A
la madrugada comenzó a llover.
Por aquí, la lluvia suele traer problemas y toda
clase de sabandijas. Sin embargo, no hay nada mejor que dormir mientras las
gotas golpean contra las chapas, sabiendo que afuera todo es húmedo y adentro
todo está seco y tibio.
Me
despertaron los gritos de mi suegra. Me levanté sobresaltado y no hallé las
ojotas: se las había llevado el agua.
Flotaba la plancha, las ollas de mi
mujer, las sillas y mi casaca nueva. Se ahogaba el televisor. Gorjeaban los
relojes sus últimos suspiros. Y mi suegra gritaba abrazada a la heladera que no
lograba flotar: “¡Catástrofe, catástrofe!”.
Vino
entonces el Inspector de Aguas Públicas y quiso cobrarme una multa por uso
indebido de tan imprescindible recurso natural. Estuve a punto de explicarle
que no era mi culpa, pero me di cuenta que sería en vano, el tipo estaba frente
a una gran oportunidad y muy dispuesto a aprovecharla. Lo invité amablemente a
salir y le dije que pasaría por su oficina en breve. “No deberías será tan flexible a las presiones”, vociferó mi suegra
siempre prendida a la heladera.
Llegó
después el Asistente Social del Área Inundaciones de la Dirección de
Catástrofes, Subsecretaría de
Emergencias Naturales. Supo condolerse muy bien de mis desgracias. Me preguntó
mi origen, hasta qué grado cursé, cuantos hijos nacidos vivos, qué hacía en los
ratos libres, qué opinaba de la carrera armamentista y algunas cosas más. Cuando
acabó de llenar con cruces su planilla me pidió que firmara. Antes de irse sugirió
que no me preocupara, los datos
aportados ratificaban la justeza de las estadísticas.
Apareció
después el Inspector General del Municipio acompañado del Auditor General de la
Gestión Pública, solicitando unos datos que requerían de la mayor
confidencialidad. Para ese entonces, ya estábamos sobre el techo de la casilla,
mi suegra se sonaba la nariz con algo mojado porque había tenido que soltar la
heladera y me recriminaba por lo bajo mi flojera: “Cómo puede ser Pepe que ese burro esté donde
está y vos ni siquiera le puedes dar un palo al agua y acertarle.
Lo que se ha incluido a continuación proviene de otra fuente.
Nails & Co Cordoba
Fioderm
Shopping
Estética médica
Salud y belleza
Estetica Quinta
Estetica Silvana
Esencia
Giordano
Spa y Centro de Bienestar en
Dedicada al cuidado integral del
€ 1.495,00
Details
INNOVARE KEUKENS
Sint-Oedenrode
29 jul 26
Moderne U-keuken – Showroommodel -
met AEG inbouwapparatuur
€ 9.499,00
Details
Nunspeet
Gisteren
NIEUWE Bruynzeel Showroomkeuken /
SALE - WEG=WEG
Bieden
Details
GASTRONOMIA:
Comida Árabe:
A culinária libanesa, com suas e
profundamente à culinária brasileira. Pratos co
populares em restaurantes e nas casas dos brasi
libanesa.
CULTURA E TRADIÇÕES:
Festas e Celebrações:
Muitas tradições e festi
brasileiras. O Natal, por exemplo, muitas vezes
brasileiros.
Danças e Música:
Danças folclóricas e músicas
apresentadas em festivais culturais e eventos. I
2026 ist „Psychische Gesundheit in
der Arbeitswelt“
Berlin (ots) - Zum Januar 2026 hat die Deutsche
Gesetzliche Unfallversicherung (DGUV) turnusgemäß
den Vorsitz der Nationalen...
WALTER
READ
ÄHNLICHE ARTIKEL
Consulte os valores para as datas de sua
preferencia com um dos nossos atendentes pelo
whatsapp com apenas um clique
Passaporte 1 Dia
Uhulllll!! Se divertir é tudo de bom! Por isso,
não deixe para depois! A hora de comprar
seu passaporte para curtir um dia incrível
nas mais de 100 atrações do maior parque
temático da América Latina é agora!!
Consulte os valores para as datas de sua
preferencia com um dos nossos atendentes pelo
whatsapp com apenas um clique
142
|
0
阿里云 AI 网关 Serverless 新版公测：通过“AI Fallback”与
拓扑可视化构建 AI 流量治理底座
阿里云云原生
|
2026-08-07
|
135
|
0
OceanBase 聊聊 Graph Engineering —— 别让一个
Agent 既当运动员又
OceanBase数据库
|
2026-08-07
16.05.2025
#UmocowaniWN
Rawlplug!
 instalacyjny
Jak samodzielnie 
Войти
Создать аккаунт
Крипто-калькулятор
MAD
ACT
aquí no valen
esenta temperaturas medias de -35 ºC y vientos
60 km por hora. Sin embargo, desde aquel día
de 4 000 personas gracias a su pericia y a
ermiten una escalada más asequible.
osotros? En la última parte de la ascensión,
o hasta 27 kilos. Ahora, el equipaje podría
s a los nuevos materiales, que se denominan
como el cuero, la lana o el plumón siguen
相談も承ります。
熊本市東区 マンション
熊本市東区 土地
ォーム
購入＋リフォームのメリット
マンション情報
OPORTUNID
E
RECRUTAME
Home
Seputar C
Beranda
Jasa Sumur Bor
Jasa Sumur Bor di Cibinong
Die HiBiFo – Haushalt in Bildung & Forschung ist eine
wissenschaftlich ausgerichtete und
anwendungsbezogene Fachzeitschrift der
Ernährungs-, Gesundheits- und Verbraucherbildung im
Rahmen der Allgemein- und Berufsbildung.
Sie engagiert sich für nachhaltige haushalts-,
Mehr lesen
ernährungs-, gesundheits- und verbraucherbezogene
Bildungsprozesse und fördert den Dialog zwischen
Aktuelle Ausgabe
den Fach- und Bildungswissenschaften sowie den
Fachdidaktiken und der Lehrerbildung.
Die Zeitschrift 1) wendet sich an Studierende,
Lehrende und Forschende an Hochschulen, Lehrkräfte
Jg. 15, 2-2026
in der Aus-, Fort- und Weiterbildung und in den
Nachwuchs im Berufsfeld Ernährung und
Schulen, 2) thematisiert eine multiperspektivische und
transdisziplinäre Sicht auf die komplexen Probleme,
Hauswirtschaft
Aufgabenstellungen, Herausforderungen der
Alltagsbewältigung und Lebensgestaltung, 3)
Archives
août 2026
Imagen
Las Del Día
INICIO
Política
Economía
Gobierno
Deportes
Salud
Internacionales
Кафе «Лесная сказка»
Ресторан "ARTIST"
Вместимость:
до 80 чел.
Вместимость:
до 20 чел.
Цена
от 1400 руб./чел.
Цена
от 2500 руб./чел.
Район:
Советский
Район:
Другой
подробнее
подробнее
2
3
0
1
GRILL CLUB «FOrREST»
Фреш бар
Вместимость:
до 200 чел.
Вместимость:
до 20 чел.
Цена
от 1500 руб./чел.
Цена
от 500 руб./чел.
A ver si espabilas hijo”.

El
Señor Auditor, abrazado al tronco del árbol y pateando a los ratones colorados
que insistían en almorzarse su tobillo, anotó en una libretita los dichos del
funcionario denunciante y prometió tomar medidas. Cuando se fueron intenté
mandar con ellos a mi suegra, pero lamentablemente la reglamentación les
impedía trasladar y/o acompañar civiles en situación de catástrofe.
Más
tarde vino el Coordinador General de Programas de Emergencia y preguntó desde
el helicóptero cómo llevábamos la cosa y qué tal el desempeño de las áreas
involucradas en la atención del siniestro. Mientras golpeaba con una pala a un
jaguar que navegaba en un camalote y pretendía anclar con los dientes en la
pierna de mi suegra, alcancé a decir “bien,
bien”. Se congratuló de la
eficiencia de sus subordinados y nos reveló –confidencialmente- que le había
dado mucho trabajo hacer que funcionaran coordinadamente.
Por
último, ya casi de noche, aparecieron tres corresponsales de televisión, un
entrevistador radial y dos periodistas de los diarios de mayor circulación.
Querían saber si estaba dispuesto a denunciar al Presidente de la Nación, al
Gobernador y al Intendente por la desidia mostrada a la hora de poner freno a
la lluvia que caía del cielo. “Algo de
cierto hay en lo que dicen, hijo. Si es que no para de llover…” acotó mi
suegra con intención de acaparar las cámaras. Ante mi mutismo, decidieron subirla
a bordo del cuatrimotor de la Guardia Costera en la que se desplazaban; se la llevaron para discutir su participación en los
diferentes horarios de los medios que representaban.
Cuando
nos quedamos solos con mi mujer, viendo amanecer en el horizonte anegado del
barrio, apareció mi vecino con un balde. Estaba empapado como nosotros e
igualmente harto de recibir visitas.
Y entonces pudimos, por fin, entre los dos, comenzar a sacarnos el agua de encima.